Por un lapso pensé engañosamente, que se había desmayado por el dolor. Albergaba alguna esperanza de que se repusiera de su enfermedad. No creía que la vida pudiera ser tan miserable con nosotros, que encima de que estábamos sufriendo la indiferencia de nuestro padre, y del acoso de múltiples necesidades, ahora mi madre tuviera que partir. Eso no cabía en mi cabeza. Solo pensaba que era una pesadilla, un simple desmayo, y que luego todo iba a estar bien.
Yo, era tan solo una niña de doce años, me sentía muy inocente aún para darme cuenta de la realidad. Miré hacia la cama y estaba mi hermanito Germán tan ajeno a lo que estaba pasando. Decidí recostarla suavemente en el suelo a mi madre, y salí rauda, llorosa, buscando a los vecinos para que nos ayudaran.

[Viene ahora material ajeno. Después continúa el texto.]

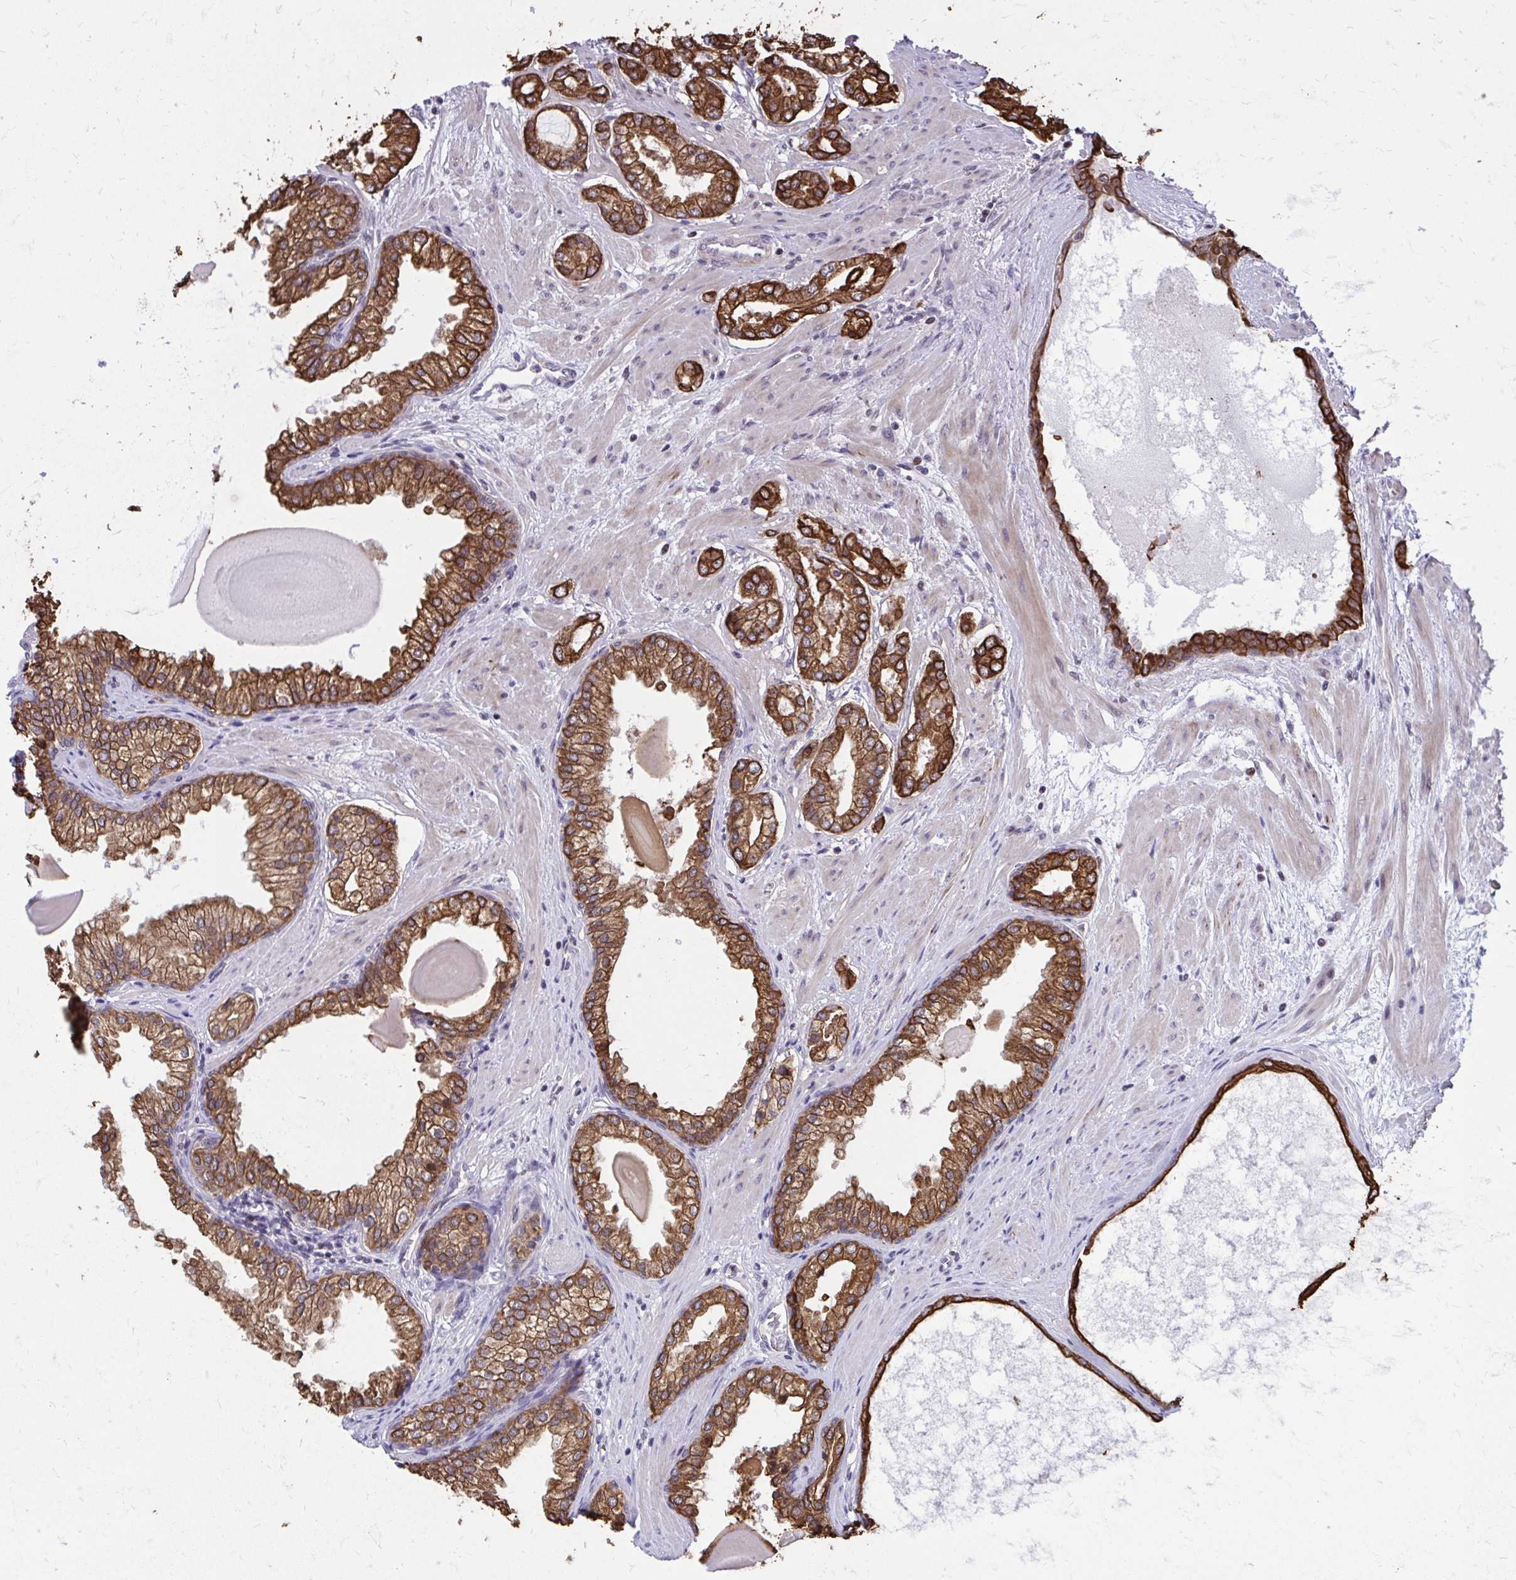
{"staining": {"intensity": "strong", "quantity": ">75%", "location": "cytoplasmic/membranous"}, "tissue": "prostate cancer", "cell_type": "Tumor cells", "image_type": "cancer", "snomed": [{"axis": "morphology", "description": "Adenocarcinoma, Low grade"}, {"axis": "topography", "description": "Prostate"}], "caption": "Human adenocarcinoma (low-grade) (prostate) stained for a protein (brown) reveals strong cytoplasmic/membranous positive expression in approximately >75% of tumor cells.", "gene": "ANKRD30B", "patient": {"sex": "male", "age": 64}}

Les avisé del hecho repentino. Acudieron conmigo de inmediato a la habitación. Llamaron de urgencia a otro vecino que tenía un vehículo para transportarla a un hospital. En ese lugar, solo confirmaron el triste deceso de mi amada madrecita. Mi madre, que cuánta falta me hace. Daría mi vida por tenerla conmigo, por abrazarla y por decirle que la necesito de noche y de día. Que sin ella mi mundo se terminó. Que sin su presencia la oscuridad, es mi único sol…
2
Mi padre Adolfo se dedicaba a los trabajos agrícolas en su natal Chillanes. Mi abuelo paterno, que enviudó hace algunos años, era propietario de algunos terrenos que sus hijos ayudaban a cultivar. Las ganancias, si bien es cierto no eran abundantes, paliaba en algo las necesidades de aquella familia. Sabemos que al campesino siempre le pagan una miseria por sus productos. Todos los réditos se lo llevan los lobos intermediarios. Una injusticia de nunca acabar.
Al ver que no cambiaba esta rutina, mi padre buscó otro pueblo donde pudiera labrar su vida. De este modo llegó a Salcedo, donde se conocieron con mi madre Rosario.